Pues bien, si mi cuerpo produce una determinada cantidad de adrenalina, se está predisponiendo para la acción, pero todavía no está en ella. Si yo no facilito el paso a la ejecución -a la intervención de la función ejecutiva- empiezo a sufrir las consecuencias de una “cárcel bioquímica” presidida por un gran malestar orgánico (y con el corazón a cien por hora). Así que he de buscar una salida de carácter motriz. Es hora de ponerse manos a la obra -y este es el mensaje que me digo a mí mismo como estímulo desencadenante-. En términos cerebrales, es hora de que el lóbulo prefrontal haga acto de presencia abriendo las puertas a lo que le llega desde las zonas subcorticales. El cambio bioquímico, a partir de ese momento, empieza a ser perceptible: se percibe una fluidez acompañada con una sensible mejora en nuestras sensaciones.
Algo parecido ocurre con los denominados “resacones emocionales”. Los procesos de excitación nerviosa preparan de manera inmediata su correspondiente inhibición. Lo importante aquí es ser capaz de percibir con claridad esas ondulaciones e interpretarlas adecuadamente. Adecuadamente quiere decir desde la naturalidad orgánica, no desde la excepcionalidad patológica. Una depresión seria es invalidante (como ciertos ataques de artrosis, precisamente) y no tiene nada que ver con momentos de decaimiento, seguramente debidos a esos procesos de inhibición anteriormente mencionados.
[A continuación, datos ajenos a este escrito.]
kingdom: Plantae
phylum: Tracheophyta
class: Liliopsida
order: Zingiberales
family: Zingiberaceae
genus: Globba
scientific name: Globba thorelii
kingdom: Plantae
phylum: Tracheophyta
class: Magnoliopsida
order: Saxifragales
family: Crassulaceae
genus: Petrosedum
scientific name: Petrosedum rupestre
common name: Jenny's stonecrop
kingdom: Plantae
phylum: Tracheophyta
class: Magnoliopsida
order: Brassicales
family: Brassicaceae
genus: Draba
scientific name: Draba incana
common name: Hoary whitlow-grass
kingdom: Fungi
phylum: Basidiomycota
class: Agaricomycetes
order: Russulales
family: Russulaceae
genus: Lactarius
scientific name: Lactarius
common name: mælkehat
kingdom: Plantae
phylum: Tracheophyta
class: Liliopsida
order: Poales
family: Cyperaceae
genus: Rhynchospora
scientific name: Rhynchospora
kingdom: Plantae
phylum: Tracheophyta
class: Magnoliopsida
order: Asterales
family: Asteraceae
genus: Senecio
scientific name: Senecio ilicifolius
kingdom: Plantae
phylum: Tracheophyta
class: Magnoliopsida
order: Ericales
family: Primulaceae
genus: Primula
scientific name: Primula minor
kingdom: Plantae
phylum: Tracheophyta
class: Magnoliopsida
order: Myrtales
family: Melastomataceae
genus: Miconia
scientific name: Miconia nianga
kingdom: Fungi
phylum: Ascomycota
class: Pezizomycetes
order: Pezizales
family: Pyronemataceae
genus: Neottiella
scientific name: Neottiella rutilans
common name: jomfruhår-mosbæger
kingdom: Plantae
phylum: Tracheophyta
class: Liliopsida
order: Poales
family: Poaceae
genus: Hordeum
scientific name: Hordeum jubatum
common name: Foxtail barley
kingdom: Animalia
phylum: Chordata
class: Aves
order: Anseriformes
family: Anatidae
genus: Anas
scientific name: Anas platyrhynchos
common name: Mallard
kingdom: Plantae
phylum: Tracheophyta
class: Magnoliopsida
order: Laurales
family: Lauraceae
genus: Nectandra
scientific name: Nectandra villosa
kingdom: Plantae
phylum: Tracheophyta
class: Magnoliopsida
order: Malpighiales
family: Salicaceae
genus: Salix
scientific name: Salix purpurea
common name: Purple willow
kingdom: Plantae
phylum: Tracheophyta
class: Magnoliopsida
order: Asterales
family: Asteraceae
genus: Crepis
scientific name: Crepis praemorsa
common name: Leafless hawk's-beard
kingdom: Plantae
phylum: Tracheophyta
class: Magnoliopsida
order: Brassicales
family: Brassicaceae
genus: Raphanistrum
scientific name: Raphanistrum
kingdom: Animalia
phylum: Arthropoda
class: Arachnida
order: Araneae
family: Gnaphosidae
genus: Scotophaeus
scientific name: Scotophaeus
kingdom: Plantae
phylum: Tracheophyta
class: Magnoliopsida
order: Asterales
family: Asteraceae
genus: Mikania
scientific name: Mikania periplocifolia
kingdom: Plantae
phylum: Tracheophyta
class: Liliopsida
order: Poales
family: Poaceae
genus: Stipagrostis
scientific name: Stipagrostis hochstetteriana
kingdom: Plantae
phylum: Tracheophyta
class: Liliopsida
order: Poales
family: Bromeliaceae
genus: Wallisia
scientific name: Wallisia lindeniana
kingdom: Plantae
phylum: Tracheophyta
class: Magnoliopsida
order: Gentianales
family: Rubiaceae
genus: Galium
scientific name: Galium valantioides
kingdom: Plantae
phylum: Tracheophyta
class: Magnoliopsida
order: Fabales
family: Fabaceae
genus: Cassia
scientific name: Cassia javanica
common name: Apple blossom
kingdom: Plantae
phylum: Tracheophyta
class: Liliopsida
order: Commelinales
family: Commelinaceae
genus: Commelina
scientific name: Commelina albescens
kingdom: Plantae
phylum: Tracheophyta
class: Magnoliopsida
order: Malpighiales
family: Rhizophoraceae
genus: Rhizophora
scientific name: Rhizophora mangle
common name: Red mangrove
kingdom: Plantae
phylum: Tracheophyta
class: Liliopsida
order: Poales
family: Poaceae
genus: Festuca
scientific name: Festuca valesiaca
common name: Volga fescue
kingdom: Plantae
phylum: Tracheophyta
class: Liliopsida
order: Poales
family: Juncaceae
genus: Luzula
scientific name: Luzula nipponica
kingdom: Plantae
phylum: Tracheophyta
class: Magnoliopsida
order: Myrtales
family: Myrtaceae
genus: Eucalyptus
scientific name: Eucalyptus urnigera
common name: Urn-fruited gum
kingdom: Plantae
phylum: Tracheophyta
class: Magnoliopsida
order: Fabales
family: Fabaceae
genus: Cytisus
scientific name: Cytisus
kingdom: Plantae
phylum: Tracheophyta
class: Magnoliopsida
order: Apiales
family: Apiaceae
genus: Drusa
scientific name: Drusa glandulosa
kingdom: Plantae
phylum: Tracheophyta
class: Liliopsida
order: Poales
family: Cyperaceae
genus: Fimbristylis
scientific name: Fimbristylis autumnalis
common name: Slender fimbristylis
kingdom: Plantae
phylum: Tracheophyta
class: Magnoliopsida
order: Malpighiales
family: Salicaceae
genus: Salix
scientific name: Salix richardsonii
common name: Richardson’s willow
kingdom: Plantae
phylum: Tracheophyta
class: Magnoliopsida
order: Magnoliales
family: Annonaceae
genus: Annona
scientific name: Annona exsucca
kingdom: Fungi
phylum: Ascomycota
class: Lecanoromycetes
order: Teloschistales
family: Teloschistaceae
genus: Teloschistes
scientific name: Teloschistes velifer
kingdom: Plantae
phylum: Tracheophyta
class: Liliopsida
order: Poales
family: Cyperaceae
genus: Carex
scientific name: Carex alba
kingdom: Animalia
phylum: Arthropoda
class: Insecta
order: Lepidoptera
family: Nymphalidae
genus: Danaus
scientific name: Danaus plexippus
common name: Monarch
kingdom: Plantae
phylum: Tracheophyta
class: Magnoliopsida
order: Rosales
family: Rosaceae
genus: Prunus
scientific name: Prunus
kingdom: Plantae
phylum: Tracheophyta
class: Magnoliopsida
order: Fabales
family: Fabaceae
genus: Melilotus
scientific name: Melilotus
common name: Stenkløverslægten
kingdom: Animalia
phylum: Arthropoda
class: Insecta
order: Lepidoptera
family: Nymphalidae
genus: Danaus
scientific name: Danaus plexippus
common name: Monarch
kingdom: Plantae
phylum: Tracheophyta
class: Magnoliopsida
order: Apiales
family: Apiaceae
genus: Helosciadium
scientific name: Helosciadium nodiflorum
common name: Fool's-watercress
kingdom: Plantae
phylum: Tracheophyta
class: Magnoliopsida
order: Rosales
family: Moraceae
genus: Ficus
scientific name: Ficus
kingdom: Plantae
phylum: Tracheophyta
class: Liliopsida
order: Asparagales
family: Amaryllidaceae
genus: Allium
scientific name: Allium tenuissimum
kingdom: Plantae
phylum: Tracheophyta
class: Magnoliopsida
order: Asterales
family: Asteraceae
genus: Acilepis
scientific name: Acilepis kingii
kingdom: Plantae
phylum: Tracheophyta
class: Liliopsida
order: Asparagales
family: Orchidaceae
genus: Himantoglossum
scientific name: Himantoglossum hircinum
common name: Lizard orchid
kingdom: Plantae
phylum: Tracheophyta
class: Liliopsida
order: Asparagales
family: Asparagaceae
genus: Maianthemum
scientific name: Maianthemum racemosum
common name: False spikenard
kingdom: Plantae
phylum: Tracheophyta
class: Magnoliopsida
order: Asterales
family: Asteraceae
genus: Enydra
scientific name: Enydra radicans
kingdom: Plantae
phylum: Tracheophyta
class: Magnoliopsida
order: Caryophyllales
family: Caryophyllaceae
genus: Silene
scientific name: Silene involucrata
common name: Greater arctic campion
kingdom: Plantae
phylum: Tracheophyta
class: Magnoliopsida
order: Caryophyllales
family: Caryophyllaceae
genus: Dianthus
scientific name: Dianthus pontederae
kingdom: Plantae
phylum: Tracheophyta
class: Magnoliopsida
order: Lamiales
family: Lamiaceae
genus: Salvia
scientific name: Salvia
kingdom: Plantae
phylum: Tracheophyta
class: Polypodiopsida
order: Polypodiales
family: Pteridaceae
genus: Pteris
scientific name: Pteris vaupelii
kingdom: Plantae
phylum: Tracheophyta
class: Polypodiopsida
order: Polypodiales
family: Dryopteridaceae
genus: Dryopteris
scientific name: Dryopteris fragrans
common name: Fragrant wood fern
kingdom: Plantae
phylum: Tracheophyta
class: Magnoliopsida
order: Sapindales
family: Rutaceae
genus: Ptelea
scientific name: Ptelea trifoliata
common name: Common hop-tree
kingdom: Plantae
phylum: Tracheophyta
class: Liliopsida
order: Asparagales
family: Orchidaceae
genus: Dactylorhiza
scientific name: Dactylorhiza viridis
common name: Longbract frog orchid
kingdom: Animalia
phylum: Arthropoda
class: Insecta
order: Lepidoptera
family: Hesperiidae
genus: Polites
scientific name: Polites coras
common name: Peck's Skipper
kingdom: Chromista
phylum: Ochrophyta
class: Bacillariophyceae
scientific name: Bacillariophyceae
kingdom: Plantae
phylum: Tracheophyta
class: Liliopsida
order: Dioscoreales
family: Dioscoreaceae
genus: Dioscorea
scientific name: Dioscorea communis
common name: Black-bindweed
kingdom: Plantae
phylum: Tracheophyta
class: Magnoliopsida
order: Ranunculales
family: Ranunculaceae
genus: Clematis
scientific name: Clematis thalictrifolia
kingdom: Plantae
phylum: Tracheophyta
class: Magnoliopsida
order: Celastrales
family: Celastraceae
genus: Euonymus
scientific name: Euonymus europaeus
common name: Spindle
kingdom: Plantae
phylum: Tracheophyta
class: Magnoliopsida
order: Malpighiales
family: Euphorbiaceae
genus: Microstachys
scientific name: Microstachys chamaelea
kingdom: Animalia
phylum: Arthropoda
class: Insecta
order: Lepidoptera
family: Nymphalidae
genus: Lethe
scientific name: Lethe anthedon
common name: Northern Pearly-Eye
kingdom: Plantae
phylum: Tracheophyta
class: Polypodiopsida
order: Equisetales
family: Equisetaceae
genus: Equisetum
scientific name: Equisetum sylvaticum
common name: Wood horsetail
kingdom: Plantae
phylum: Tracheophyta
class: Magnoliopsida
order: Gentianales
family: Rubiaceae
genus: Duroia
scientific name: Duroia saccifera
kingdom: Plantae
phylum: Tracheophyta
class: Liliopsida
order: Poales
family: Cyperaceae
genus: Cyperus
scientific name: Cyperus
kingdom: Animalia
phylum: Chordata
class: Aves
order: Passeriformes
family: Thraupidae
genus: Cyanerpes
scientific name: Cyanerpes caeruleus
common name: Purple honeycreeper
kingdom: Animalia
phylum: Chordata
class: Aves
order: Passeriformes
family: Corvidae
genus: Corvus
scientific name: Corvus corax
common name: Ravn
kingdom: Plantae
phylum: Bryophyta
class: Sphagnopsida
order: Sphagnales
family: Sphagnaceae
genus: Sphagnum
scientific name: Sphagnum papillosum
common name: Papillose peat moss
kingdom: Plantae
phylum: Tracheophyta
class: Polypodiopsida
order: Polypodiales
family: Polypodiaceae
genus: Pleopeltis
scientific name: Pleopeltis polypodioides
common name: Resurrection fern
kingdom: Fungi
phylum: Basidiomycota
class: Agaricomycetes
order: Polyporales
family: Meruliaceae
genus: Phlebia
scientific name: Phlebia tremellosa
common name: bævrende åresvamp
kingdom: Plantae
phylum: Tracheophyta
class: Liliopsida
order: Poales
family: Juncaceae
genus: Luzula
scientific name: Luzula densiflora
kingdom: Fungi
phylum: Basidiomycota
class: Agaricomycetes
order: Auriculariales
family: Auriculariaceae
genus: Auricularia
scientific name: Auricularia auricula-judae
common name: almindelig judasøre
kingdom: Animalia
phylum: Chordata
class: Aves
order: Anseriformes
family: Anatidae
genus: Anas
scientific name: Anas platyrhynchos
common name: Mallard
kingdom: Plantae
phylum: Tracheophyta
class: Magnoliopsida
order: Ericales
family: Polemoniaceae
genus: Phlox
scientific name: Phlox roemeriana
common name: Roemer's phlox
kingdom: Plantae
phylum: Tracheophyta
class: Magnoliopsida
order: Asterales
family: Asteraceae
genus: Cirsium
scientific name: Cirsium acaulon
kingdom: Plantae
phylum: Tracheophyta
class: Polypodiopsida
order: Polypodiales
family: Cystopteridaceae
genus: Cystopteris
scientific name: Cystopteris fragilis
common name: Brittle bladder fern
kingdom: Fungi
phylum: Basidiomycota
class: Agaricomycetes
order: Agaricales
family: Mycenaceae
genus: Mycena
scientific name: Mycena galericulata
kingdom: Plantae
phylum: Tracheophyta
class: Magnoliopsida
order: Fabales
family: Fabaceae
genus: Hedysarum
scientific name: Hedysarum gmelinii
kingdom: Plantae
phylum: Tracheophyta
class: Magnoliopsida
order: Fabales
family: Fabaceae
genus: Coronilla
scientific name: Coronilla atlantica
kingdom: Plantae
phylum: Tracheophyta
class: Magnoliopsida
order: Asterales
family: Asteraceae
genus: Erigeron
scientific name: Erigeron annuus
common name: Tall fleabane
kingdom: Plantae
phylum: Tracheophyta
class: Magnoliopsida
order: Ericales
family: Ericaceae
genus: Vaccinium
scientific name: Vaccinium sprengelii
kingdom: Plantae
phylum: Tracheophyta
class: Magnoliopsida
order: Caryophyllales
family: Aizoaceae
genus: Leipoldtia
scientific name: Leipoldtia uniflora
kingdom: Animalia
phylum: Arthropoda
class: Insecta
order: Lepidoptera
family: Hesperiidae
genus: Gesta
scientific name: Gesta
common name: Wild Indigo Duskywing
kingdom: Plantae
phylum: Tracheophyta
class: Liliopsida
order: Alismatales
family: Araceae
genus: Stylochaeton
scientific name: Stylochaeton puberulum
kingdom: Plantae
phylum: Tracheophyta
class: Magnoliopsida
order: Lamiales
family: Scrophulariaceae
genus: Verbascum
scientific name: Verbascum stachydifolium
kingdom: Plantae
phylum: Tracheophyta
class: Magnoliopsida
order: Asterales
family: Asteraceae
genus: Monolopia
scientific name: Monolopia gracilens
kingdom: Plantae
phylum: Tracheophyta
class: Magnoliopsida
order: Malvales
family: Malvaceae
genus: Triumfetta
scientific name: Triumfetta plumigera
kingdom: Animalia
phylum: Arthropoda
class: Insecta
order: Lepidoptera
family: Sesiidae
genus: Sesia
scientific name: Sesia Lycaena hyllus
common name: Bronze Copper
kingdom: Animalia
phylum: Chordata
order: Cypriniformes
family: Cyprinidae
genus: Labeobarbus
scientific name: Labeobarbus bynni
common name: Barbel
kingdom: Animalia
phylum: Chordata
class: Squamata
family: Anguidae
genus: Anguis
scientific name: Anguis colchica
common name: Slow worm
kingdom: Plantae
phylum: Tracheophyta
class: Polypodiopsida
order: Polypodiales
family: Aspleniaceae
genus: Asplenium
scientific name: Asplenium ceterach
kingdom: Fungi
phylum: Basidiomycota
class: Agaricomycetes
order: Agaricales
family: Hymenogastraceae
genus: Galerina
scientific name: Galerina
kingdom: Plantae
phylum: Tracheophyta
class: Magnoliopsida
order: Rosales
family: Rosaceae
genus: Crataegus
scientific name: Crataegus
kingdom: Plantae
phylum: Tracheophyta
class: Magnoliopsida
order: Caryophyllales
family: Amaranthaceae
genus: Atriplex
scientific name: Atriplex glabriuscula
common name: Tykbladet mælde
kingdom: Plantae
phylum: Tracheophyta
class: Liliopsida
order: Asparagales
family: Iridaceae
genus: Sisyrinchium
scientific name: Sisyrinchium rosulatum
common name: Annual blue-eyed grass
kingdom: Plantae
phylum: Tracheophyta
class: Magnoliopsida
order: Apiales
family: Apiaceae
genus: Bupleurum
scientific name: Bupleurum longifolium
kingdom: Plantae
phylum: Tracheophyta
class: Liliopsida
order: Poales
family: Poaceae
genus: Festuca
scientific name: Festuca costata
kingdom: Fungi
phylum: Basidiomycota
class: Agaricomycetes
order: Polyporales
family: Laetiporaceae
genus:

Se trata de convivir y gestionar los diferentes momentos, considerándolos desde su transitoriedad.
En el plano de lo religioso, está visión de lo orgánico tiene su evidente reflejo. Véase si no lo que san Pablo afirma: «Pues, así como nuestro cuerpo, en su unidad, posee muchos miembros, y no desempeñan todos los miembros la misma función, así también nosotros, siendo muchos, no formamos más que un solo cuerpo en Cristo, siendo cada uno por su parte los unos miembros de los otros». La analogía corporal cobra pleno sentido para describir la complementariedad que conforma la unidad. Hasta en la idea de comunidad irrumpe la imagen del Cuerpo y aporta claves que incluso describen la variedad de talentos.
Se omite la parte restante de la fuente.